**Text:**

Israeli and Jewish Targets Conspicuously Absent as UN Marks Day of Solidarity With Terrorism Victims

‘Memories,’ an exhibition mounted by the UN’s counterterrorism office, includes 14 panels containing pictures and stories of victims and their loved ones but nothing about the Hamas attack of October 7 or any Israeli or Jewish victims around the world.

Eduardo Munoz/pool via AP, file
The United Nations headquarters at New York City. Eduardo Munoz/pool via AP, file

As the United Nations marks a day of solidarity with victims of acts of terrorism Wednesday, it is studiously avoiding one date when the largest terrorist attack per capita on record occurred: October 7, 2023.   

“Memories,” an exhibition mounted by the UN’s counterterrorism office at the organization’s New York headquarters, includes 14 panels containing pictures and stories of victims and their loved ones. Although Israel is besieged by terrorist acts, none of the panels contains any mention of attacks on Israeli or Jewish victims around the world. Nor is October 7 referenced in an official UN statement on the day of solidarity’s commemoration. 

On multiple occasions, the UN secretary-general has denounced “the terrorist attacks conducted by Hamas against Israelis on the seventh of October,” his spokesman, Stephane Dujarric, told the Sun. The exhibit was “designed by our colleagues at the Office for Counterterrorism, and was launched in May of 2022.” It has been mounted since then in various places around the world, he added. 

Even so, the UN terror fighters must have missed pre-2022 events such as the attack on Israeli athletes at the  1972 Munich Olympics; waves of plane hijackings culminating in the 1976 rescue at Entebbe; and numerous attacks against Israeli civilians, such as the bus bombing campaign in the late 1990s and early 2000s.

Attacks against Israelis and Jews abroad included the 1994 bombing of the Jewish center at Buenos Aires, the 2012 bus bombing at Burgas, Bulgaria, and numerous others. None of those are referenced in that 2022 UN exhibit. One of its panels is, however, dedicated to Maysoon Salama of the state of “Palestine.” Her son, Atta Elayyan, was killed in a 2019 terror attack on a mosque at Christchurch, New Zealand.     

Is the absence of Israeli and Jewish terror victims accidental, or is there a pattern — excluding one group from the UN’s attention while highlighting others?    

“The Office of Counterterrorism is focused on supporting all victims of terrorism, all survivors of terrorism,” Mr. Dujarric insists, adding that Secretary-General Guterres has met with families of Israeli hostages held in Gaza since October 7 “more than a dozen times, if not two dozen times.”

**Recorded information:**
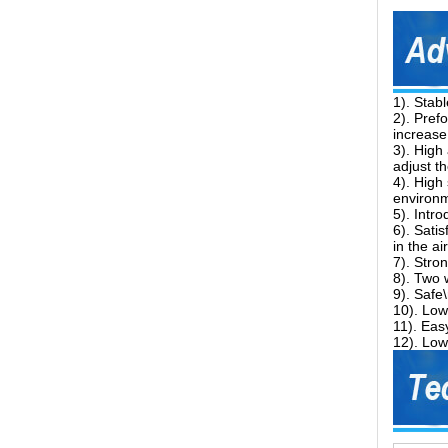
1). Stab
2). Pref
increase
3). High
adjust t
4). High
environm
5). Intr
6). Sati
in the a
7). Stro
8). Two 
9). Safe
10). Low
11). Easy
12). Low 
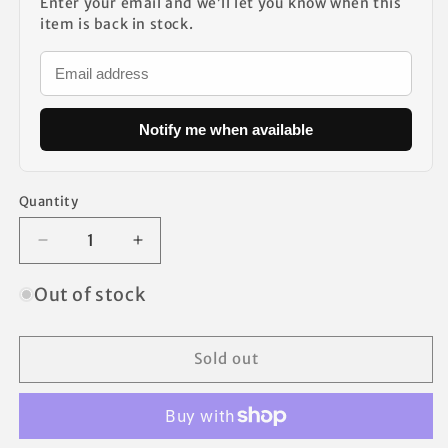
Enter your email and we’ll let you know when this
item is back in stock.
Notify me when available
Quantity
Decrease
Increase
quantity
quantity
for
for
Out of stock
Coleman
Coleman
Canopy
Canopy
Repair
Repair
Sold out
Kit
Kit
Replacement
Replacement
Parts
Parts
2
2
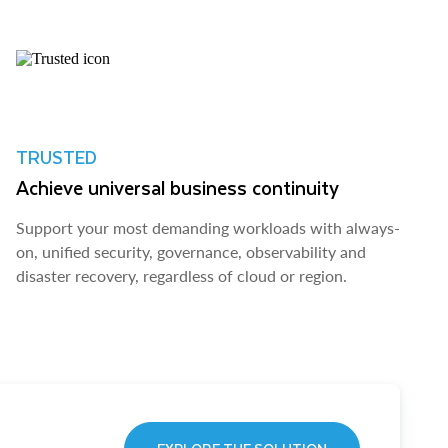
TRUSTED
Achieve universal business continuity
Support your most demanding workloads with always-
on, unified security, governance, observability and
disaster recovery, regardless of cloud or region.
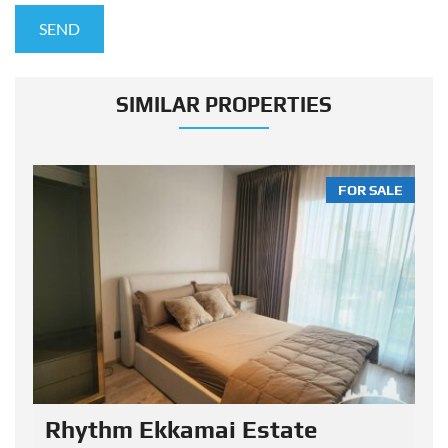
SIMILAR PROPERTIES
LE
FOR SALE
Rhythm Ekkamai Estate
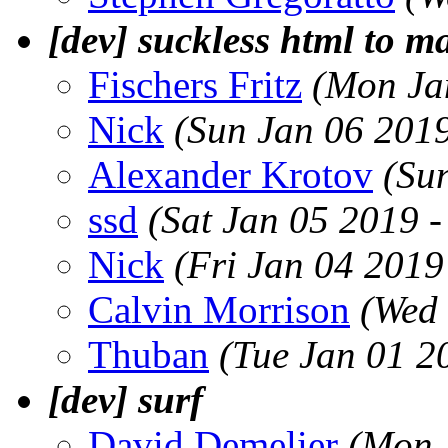
[dev] suckless html to m
Fischers Fritz
(Mon Ja
Nick
(Sun Jan 06 201
Alexander Krotov
(Su
ssd
(Sat Jan 05 2019 
Nick
(Fri Jan 04 2019
Calvin Morrison
(Wed 
Thuban
(Tue Jan 01 2
[dev] surf
David Demelier
(Mon 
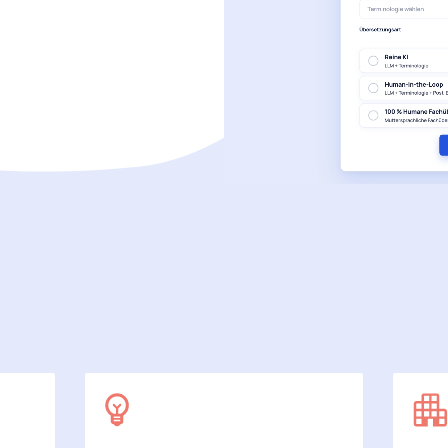
SecuDoc
More data protection with security
E-Procurement (OCI)
For your ordering processes
File formats
More than Word and Excel
we work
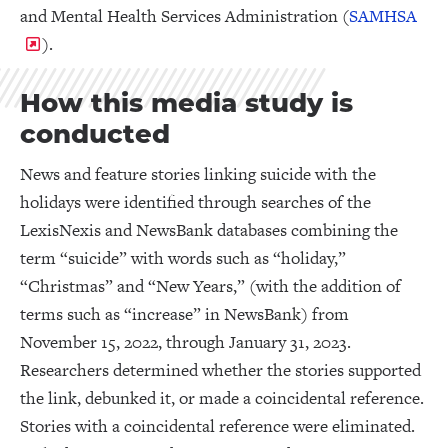
and Mental Health Services Administration (
SAMHSA
).
How this media study is
conducted
News and feature stories linking suicide with the
holidays were identified through searches of the
LexisNexis and NewsBank databases combining the
term “suicide” with words such as “holiday,”
“Christmas” and “New Years,” (with the addition of
terms such as “increase” in NewsBank) from
November 15, 2022, through January 31, 2023.
Researchers determined whether the stories supported
the link, debunked it, or made a coincidental reference.
Stories with a coincidental reference were eliminated.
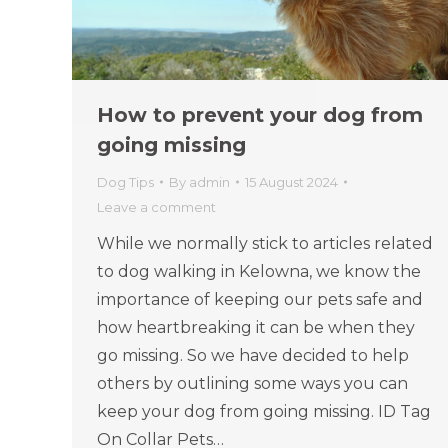
How to prevent your dog from
going missing
Dog Tips
By
admin
15 August 2024
Leave a comment
While we normally stick to articles related
to dog walking in Kelowna, we know the
importance of keeping our pets safe and
how heartbreaking it can be when they
go missing. So we have decided to help
others by outlining some ways you can
keep your dog from going missing. ID Tag
On Collar Pets…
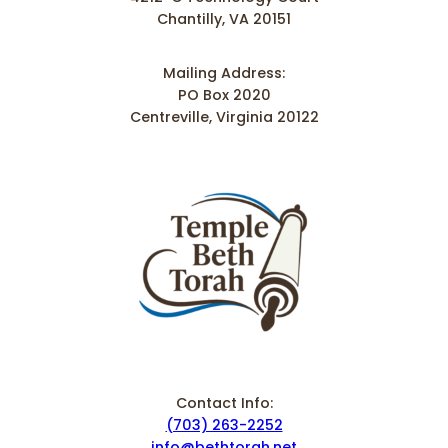
Chantilly, VA 20151
Mailing Address:
PO Box 2020
Centreville, Virginia 20122
Contact Info:
(703) 263-2252
info@bethtorah.net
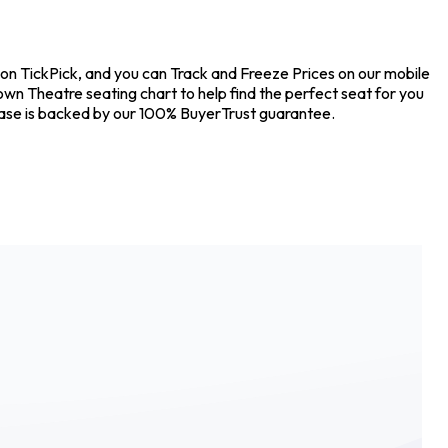
 on TickPick, and you can Track and Freeze Prices on our mobile
own Theatre seating chart to help find the perfect seat for you
hase is backed by our 100% BuyerTrust guarantee.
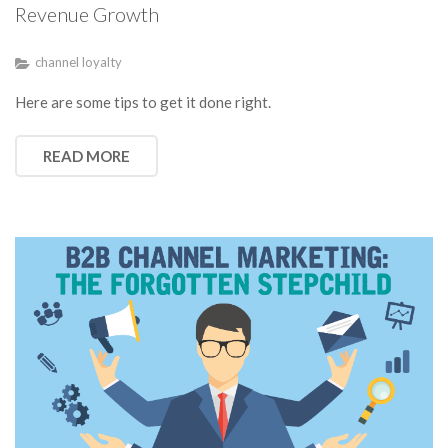
Revenue Growth
channel loyalty
Here are some tips to get it done right.
READ MORE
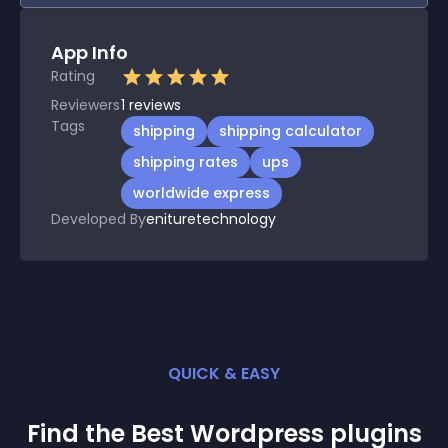
App Info
Rating
Reviewers
1
reviews
Tags
shipping
shipping calculator
shipping rates
ups
worldwide express
Developed By
enituretechnology
QUICK & EASY
Find the Best
Wordpress
plugin
s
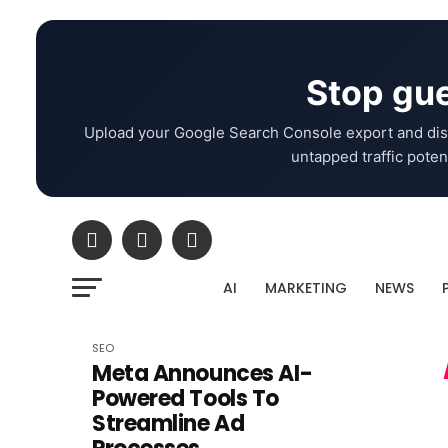
Stop gue
Upload your Google Search Console export and dis
untapped traffic potent
AI
MARKETING
NEWS
SEO
Meta Announces AI-
Powered Tools To
Streamline Ad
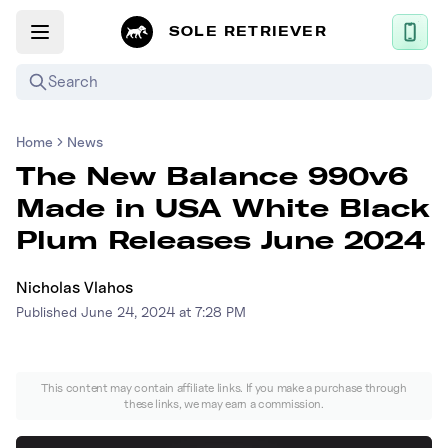
SOLE RETRIEVER
Search
Home
News
Mobile App
The New Balance 990v6
News
Made in USA White Black
Login
Plum Releases June 2024
Sign up
Nicholas Vlahos
Published
June 24, 2024 at 7:28 PM
Performance / Lab
Upcoming Sneaker Releases
This content may contain affiliate links. If you make a purchase through
these links, we may earn a commission.
Air Jordan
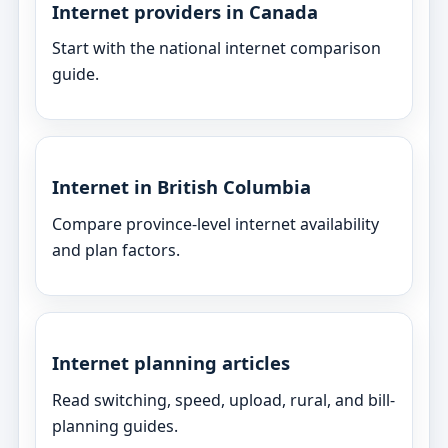
Internet providers in Canada
Start with the national internet comparison
guide.
Internet in British Columbia
Compare province-level internet availability
and plan factors.
Internet planning articles
Read switching, speed, upload, rural, and bill-
planning guides.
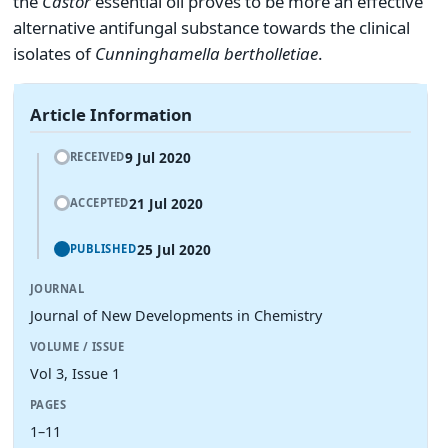
the
Castor
essential oil proves to be more an effective
alternative antifungal substance towards the clinical
isolates of
Cunninghamella bertholletiae
.
Article Information
9 Jul 2020
RECEIVED
21 Jul 2020
ACCEPTED
25 Jul 2020
PUBLISHED
JOURNAL
Journal of New Developments in Chemistry
VOLUME / ISSUE
Vol 3, Issue 1
PAGES
1–11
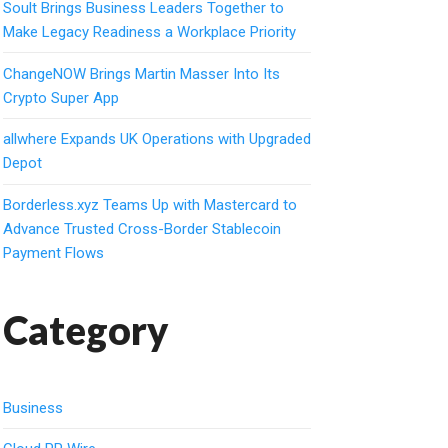
Soult Brings Business Leaders Together to
Make Legacy Readiness a Workplace Priority
ChangeNOW Brings Martin Masser Into Its
Crypto Super App
allwhere Expands UK Operations with Upgraded
Depot
Borderless.xyz Teams Up with Mastercard to
Advance Trusted Cross-Border Stablecoin
Payment Flows
Category
Business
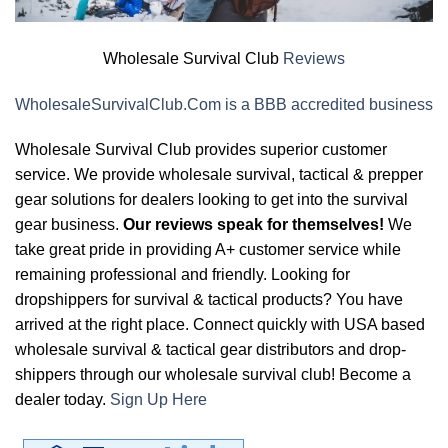
Wholesale Survival Club
Reviews
WholesaleSurvivalClub.Com is a BBB accredited business
Wholesale Survival Club provides superior customer
service. We provide wholesale survival, tactical & prepper
gear solutions for dealers looking to get into the survival
gear business.
Our reviews speak for themselves!
We
take great pride in providing A+ customer service while
remaining professional and friendly. Looking for
dropshippers for survival & tactical products? You have
arrived at the right place. Connect quickly with USA based
wholesale survival & tactical gear distributors and drop-
shippers through our wholesale survival club! Become a
dealer today.
Sign Up Here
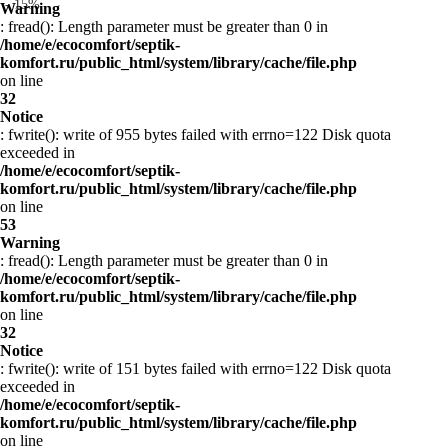
- 15%
Warning
: fread(): Length parameter must be greater than 0 in
/home/e/ecocomfort/septik-
komfort.ru/public_html/system/library/cache/file.php
on line
32
Notice
: fwrite(): write of 955 bytes failed with errno=122 Disk quota
exceeded in
/home/e/ecocomfort/septik-
komfort.ru/public_html/system/library/cache/file.php
on line
53
Warning
: fread(): Length parameter must be greater than 0 in
/home/e/ecocomfort/septik-
komfort.ru/public_html/system/library/cache/file.php
on line
32
Notice
: fwrite(): write of 151 bytes failed with errno=122 Disk quota
exceeded in
/home/e/ecocomfort/septik-
komfort.ru/public_html/system/library/cache/file.php
on line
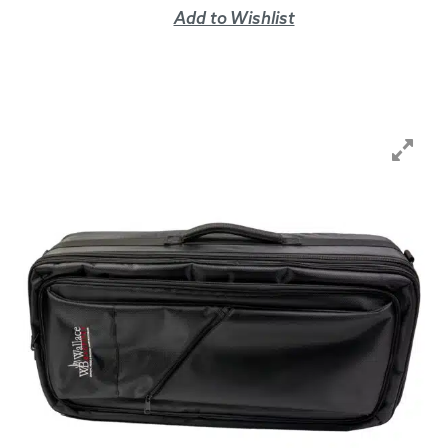
Add to Wishlist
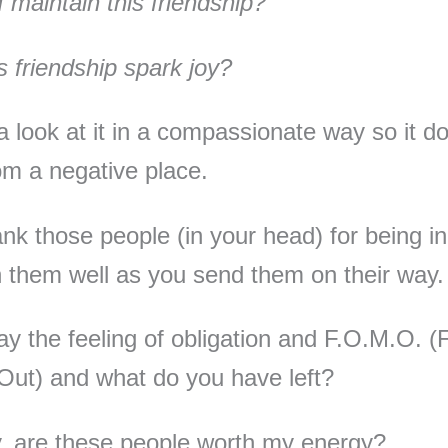
 maintain this friendship?
s friendship spark joy?
a look at it in a compassionate way so it do
m a negative place.
nk those people (in your head) for being in 
 them well as you send them on their way
y the feeling of obligation and F.O.M.O. (
Out) and what do you have left?
y, are these people worth my energy?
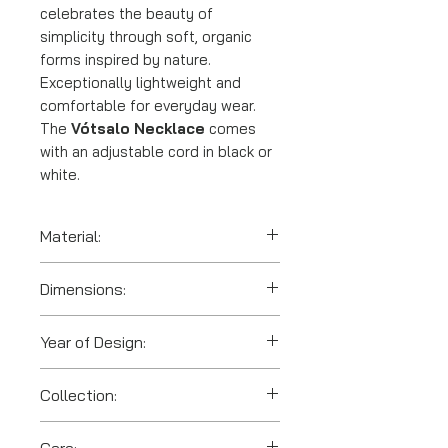
celebrates the beauty of
simplicity through soft, organic
forms inspired by nature.
Exceptionally lightweight and
comfortable for everyday wear.
The
Vótsalo Necklace
comes
with an adjustable cord in black or
white.
Material:
SLS 3D printed polyamide
Dimensions:
(nylon)
Year of Design:
2023
Collection:
Votsalo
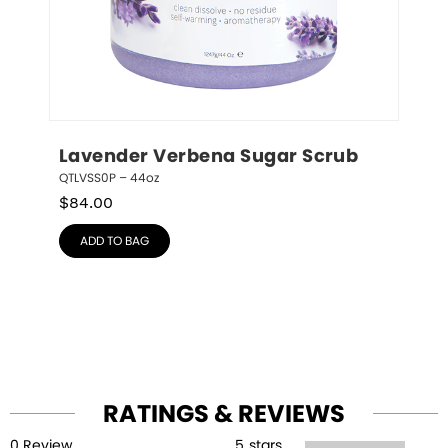
Lavender Verbena Sugar Scrub
QTLVSS0P – 44oz
$
84.00
ADD TO BAG
RATINGS & REVIEWS
0
Review
5
stars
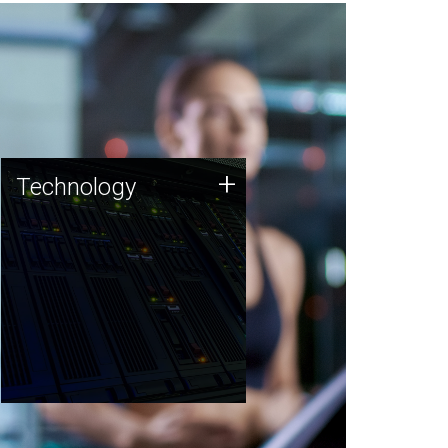
Technology
+
Technology
JCVI was built on a foundation
of technology strengths and
this tradition continues today.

**Assigned task A:** Render into Spanish this sentence from the article on the UN's terrorism-victims solidarity day: The exhibit was “designed by our colleagues at the Office for Counterterrorism, and was launched in May of 2022.”
**Assigned task B:** Please extend the article on the UN's terrorism-victims solidarity day, picking up right after its last sentence.

**Response box A:** La exposición fue «diseñada por nuestros colegas de la Oficina de Lucha contra el Terrorismo, y se inauguró en mayo de 2022».

**Response box B:**
Yet, neither the UN General Assembly nor the Security Council managed to include groups that constantly target Israeli civilians — Hamas, the Palestinian Islamic Jihad, Hezbollah, and others — in a list of designated terrorists.

The counterterrorism office’s list includes four dozen organizations, all affiliated with either al Qaeda or ISIS. These two extreme Islamist groups were named in several Security Council resolutions since the September 11, 2001, attacks at New York, Pennsylvania, and Washington, D.C. 

Yet, “the Security Council couldn’t manage such a resolution on what happened to us on October 7,” the Israeli ambassador at the UN, Danny Danon, tells the Sun. “There is much terror-related talk at the UN, except when it comes to Israel.”

Mr. Danon spoke while preparing a protest letter to Mr. Guterres and the Security Council. “This is a stain on the organization, and not only because of that exhibition. As long as the UN doesn’t declare Hamas a terrorist organization, this day remains utterly meaningless,” he writes on X.  

But what is terrorism? The FBI, for one, defines it as “the unlawful use of force and violence against persons or property to intimidate or coerce a government, the civilian population, or any segment thereof, in furtherance of political or social objectives.”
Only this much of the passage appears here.